Poi per il resto sarà una questione di gusti. La moda del lento è un disco che, passati tre anni ormai, continua ad emozionarmi tantissimo. EN (forse perchè c'è stata una Elisa anche per me), Mademoiselle boyfriend, la canzone di Alain Delon, Love Affair, Bouquet...faccio fatica a trovarci dei difetti.

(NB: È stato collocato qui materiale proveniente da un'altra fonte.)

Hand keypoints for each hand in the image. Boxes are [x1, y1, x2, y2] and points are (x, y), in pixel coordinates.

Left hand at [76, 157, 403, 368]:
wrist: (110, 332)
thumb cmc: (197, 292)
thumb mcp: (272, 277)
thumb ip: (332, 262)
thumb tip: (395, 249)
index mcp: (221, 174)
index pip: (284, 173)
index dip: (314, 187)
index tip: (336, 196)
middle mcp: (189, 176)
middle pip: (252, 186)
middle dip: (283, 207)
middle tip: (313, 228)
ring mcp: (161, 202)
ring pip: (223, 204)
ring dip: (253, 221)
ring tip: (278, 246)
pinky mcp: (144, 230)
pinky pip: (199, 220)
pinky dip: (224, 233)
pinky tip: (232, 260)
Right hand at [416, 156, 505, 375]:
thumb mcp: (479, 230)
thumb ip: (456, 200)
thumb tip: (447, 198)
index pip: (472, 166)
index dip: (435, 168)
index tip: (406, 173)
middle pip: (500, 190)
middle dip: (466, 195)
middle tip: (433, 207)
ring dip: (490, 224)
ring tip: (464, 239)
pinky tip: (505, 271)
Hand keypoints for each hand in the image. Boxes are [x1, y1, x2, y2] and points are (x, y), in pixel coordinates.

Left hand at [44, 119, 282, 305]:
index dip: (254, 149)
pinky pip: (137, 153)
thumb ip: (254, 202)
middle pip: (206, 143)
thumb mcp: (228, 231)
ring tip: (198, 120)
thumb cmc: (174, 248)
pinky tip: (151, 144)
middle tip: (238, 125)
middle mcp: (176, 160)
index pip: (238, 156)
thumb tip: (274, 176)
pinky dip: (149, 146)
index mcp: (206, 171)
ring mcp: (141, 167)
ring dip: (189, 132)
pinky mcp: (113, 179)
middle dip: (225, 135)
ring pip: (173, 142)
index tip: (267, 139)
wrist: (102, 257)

si ma En l'ha scritta per me :[
Per adorare te
La tua libertà
Poche righe
Ma solo per te
Per i tuoi uomini
Per il cabernet sauvignon
Cioé le labbra tue
Ecco perché
Elisa [:
boh... "la moda del lento" per me si ascolta solo il tempo di due pezzi... quel disco è sempre stata una delusione. :|
opera prima e terzo cd, invece, hanno dentro canzoni capolavoro da cantare a squarciagola... :)
Sarà anche vero, ma io nelle storie raccontate nella moda nel lento ho ritrovato pezzi della mia vita. La malavita non mi dice niente.
siete pazzi
la moda del lento è il disco meno riuscito dei baustelle
sussidiario e la malavita sono i due capolavori
ma il primo è troppo legato al citazionismo
la malavita è più personale
comunisti prevenuti:[
Anche io, la malavita è rimasto lì in macchina nel porta-cd, la moda e il sussidiario girano e rigirano nello stereo.
Straquoto......:?
Questo è l'ultimo disco dei baustelle, prima dello scioglimento. In seguito alcuni loschi figuri si sono riappropriati del loro nome per darsi un tono di serietà, un ombra noiosa di cantautorato, tanto male di vivere del nuovo millennio che in confronto a quello vero sembra un fotoromanzo sul male di vivere. Non sono qui a dire "erano meglio prima" "erano peggio dopo". Sono qui per intristirmi per questo strano processo per cui tutti i gruppi che passano su una major di solito si rovinano rendendosi più leggeri e accessibili, mentre i baustelle si sono rovinati rendendosi tragicamente pesanti. Io continuo a immaginarmi carta da parati a scacchi, martini e capelli a caschetto. Voi fate pure ciò che volete con la ragazzina suicida che rapinava l'esselunga.